◆ Exercise materials ◆

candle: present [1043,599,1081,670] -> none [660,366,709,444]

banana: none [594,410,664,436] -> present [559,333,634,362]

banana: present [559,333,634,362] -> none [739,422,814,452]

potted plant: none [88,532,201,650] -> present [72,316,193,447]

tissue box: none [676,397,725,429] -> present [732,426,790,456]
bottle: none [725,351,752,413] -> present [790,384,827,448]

◆ Exercise details ◆
The reply should restate the records above in full, character for character.

◆ Exercise solution ◆
candle: present [1043,599,1081,670] -> none [660,366,709,444]

banana: none [594,410,664,436] -> present [559,333,634,362]

banana: present [559,333,634,362] -> none [739,422,814,452]

potted plant: none [88,532,201,650] -> present [72,316,193,447]

tissue box: none [676,397,725,429] -> present [732,426,790,456]
bottle: none [725,351,752,413] -> present [790,384,827,448]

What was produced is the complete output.